Segundo ele, o Natal não é um apelo à nossa boa vontade e, sim, do alegre anúncio da bondade de Deus. “Estamos aqui diante da suprema manifestação de Seu amor: Deus tanto nos ama que nos presenteia com o seu Filho. O Natal nos ensina que há duas maneiras diferentes de manifestarmos o nosso amor. A primeira é dando presentes. Foi assim que Deus expressou seu carinho na criação: deu-nos o sol, as flores e o ar; a lua, a água e as sementes. A outra maneira é mais difícil: trata-se de sofrer pela pessoa amada. Foi assim que Jesus, o enviado do Pai, nos amou na encarnação”.
O arcebispo conclui dizendo que, “por tudo isso, essa festa, além de marcada pela alegria de todos, é muito especial para Deus: vendo-nos acolher o Seu Filho, e vendo–nos, particularmente, sendo acolhidos e aceitos por ele, como irmãos, o Pai eterno pode dizer a cada um de nós o que disse, referindo-se a ele, em dois momentos de sua vida (Batismo e Transfiguração no Tabor): ‘Tu és meu filho muito amado!’”.
O outro lado
Na contramão desse movimento de consumismo do Natal, podem-se ver verdadeiros exemplos de cristãos que entendem e vivenciam essa época como um período de nascimento e de agradecimento por tudo que Cristo é e significa. Essas pessoas entendem o papel lúdico do Papai Noel, dos presentes e das expectativas que esse período gera em crianças, jovens e até mesmo adultos. Pessoas que entendem que, assim como São Nicolau, todos somos e temos que exercer nosso papel de Papais e Mamães Noeis não só no natal, mas em todas as épocas do ano, se doando, ajudando e promovendo dignidade aos mais necessitados.
Há mais de três anos, os Correios no Brasil inteiro lançaram uma campanha de Adoção de Cartinhas de Natal. Milhares de crianças, na esperança de serem atendidas pelo “Bom Velhinho”, enviam cartas endereçadas ao Papai Noel e, para atendê-las, os Correios lançaram mão das ações populares. Contando com o apoio de pessoas que se colocam como padrinhos e ajudantes, ao longo desses últimos três anos, realizaram o sonho de mais de um milhão de crianças. Sonhos que vão desde bicicletas, bonecas e demais desejos de consumo, até as mais reais necessidades, como cesta básica, material escolar, pedido de emprego para os pais e até cura de doenças.

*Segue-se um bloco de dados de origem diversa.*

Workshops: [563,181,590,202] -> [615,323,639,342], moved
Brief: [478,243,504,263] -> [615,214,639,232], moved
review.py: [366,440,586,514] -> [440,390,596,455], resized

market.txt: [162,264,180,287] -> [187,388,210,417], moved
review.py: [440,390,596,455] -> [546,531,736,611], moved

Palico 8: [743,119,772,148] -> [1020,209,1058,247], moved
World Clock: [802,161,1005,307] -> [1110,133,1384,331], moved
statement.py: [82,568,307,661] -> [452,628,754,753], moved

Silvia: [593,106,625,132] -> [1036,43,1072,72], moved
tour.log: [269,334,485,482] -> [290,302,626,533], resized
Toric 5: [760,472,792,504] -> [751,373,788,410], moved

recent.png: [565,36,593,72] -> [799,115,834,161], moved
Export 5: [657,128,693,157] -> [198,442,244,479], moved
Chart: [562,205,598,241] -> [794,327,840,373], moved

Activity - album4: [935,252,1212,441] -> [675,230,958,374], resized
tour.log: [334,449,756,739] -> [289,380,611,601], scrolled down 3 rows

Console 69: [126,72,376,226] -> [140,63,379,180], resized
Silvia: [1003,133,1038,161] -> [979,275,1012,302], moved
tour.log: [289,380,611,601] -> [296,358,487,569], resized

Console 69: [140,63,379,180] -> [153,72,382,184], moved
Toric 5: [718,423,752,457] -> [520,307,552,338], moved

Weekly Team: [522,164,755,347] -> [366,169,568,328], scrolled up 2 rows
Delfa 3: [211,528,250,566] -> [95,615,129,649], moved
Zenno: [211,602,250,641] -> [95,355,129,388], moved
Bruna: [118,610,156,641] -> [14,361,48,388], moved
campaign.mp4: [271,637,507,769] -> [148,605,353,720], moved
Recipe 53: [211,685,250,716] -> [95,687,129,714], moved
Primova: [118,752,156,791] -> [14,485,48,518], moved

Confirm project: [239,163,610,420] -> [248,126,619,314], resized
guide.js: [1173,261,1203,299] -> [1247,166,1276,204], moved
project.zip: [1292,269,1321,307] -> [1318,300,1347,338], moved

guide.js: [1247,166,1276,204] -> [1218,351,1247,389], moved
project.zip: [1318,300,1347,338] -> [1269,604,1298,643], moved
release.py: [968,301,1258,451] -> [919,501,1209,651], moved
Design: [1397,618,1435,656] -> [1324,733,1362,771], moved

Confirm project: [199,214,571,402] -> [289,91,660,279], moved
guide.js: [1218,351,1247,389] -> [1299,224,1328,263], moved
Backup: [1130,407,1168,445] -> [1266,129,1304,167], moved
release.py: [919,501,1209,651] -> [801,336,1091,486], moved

O casal Renan e Bianca Lima é um dos milhares de padrinhos que ajudam nessa ação. Todos os anos eles adotam uma ou mais cartinhas e mobilizam parentes e amigos para que façam o mesmo. Este ano, eles se propuseram a recolher as doações dos amigos e eles mesmos levarem aos correios para que, assim, pudessem otimizar as doações e contar com a participação de todos, até mesmo daqueles que, muitas vezes, não adotavam as cartinhas por falta de tempo.
Para Leonardo, paroquiano do Santuário de Vila Velha e funcionário dos Correios há mais de 20 anos, essa época e os pedidos mais diversos recebidos nas cartas de Natal são uma verdadeira dádiva de Deus, uma oportunidade única de enxergar que as dificuldades que achamos que temos na vida são muito pequenas dentre as tantas necessidades e apelos de irmãos com realidades tão diferentes. “Que neste e nos próximos natais possamos ter mais e mais cartinhas para serem adotadas, mais sonhos a serem realizados, mas necessidades a serem atendidas, mais padrinhos e ajudantes, não só para essa ação dos Correios, mas também para outras tantas que busquem o verdadeiro sentido do Natal de se fazer presente e de ser presente. De nascer em Cristo todos os dias para a caridade e o amor ao próximo”.